Broderson’s fall from medical professional to convicted offender traces back to a string of illegal prescriptions between January 2012 and April 2013. Charged via misdemeanor information on September 19, 2016, she admitted to doling out excessive, overlapping prescriptions for Ritalin and hydrocodone—drugs with high abuse potential—far beyond any medically accepted standard. But she didn’t stop at overprescribing. She directed patients to hand the drugs back to her, turning her psychiatric practice into a personal pharmacy.
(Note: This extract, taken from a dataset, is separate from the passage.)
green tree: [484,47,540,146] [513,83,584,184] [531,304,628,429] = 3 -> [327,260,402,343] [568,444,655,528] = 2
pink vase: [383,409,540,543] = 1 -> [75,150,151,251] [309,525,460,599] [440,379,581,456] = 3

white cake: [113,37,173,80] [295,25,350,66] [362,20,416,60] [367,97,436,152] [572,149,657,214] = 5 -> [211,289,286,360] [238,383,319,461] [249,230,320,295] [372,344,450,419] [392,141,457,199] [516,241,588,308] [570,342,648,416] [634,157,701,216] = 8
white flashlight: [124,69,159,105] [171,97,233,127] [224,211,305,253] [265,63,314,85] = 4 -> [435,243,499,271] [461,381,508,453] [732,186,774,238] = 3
Court documents reveal Broderson was a DEA-registered mid-level practitioner since October 2011, legally authorized to prescribe Schedule II through IV controlled substances. She began her practice under physician supervision but by mid-2012 operated solo as Broderson Psychiatric Services in Santa Fe County. With that autonomy came power—and, prosecutors say, abuse. Her actions, admitted in a guilty plea, were deemed “outside the usual course of professional practice” and devoid of legitimate medical purpose.

The DEA moved in after a pattern of suspicious prescription records raised red flags. Their investigation peeled back a disturbing scheme: patients acting as drug couriers, prescriptions written not for treatment but for diversion. Broderson didn’t just skirt the rules—she weaponized her medical license, exploiting vulnerable patients caught in the grip of addiction. The case underscores how healthcare insiders can fuel the opioid epidemic from within.

Prosecuted by Assistant U.S. Attorney Timothy S. Vasquez, the case was folded into the New Mexico Heroin and Opioid Prevention and Education (HOPE) Initiative—an aggressive federal-state response launched in January 2015 to combat opioid-related deaths. HOPE unites the U.S. Attorney’s Office, DEA, Bernalillo County Opioid Accountability Initiative, Healing Addiction in our Community (HAC), and others in a five-pronged attack: prevention, treatment, law enforcement, reentry, and strategic planning. This case marks a win in HOPE’s law enforcement arm, targeting not just street dealers but professional enablers.

The HOPE Initiative continues to prioritize investigations into major opioid traffickers—both on the streets and in white coats. As New Mexico battles one of the nation’s highest overdose rates, cases like Broderson’s serve as a grim reminder: the opioid crisis isn’t just fed by cartels and corner dealers. Sometimes, it’s prescribed.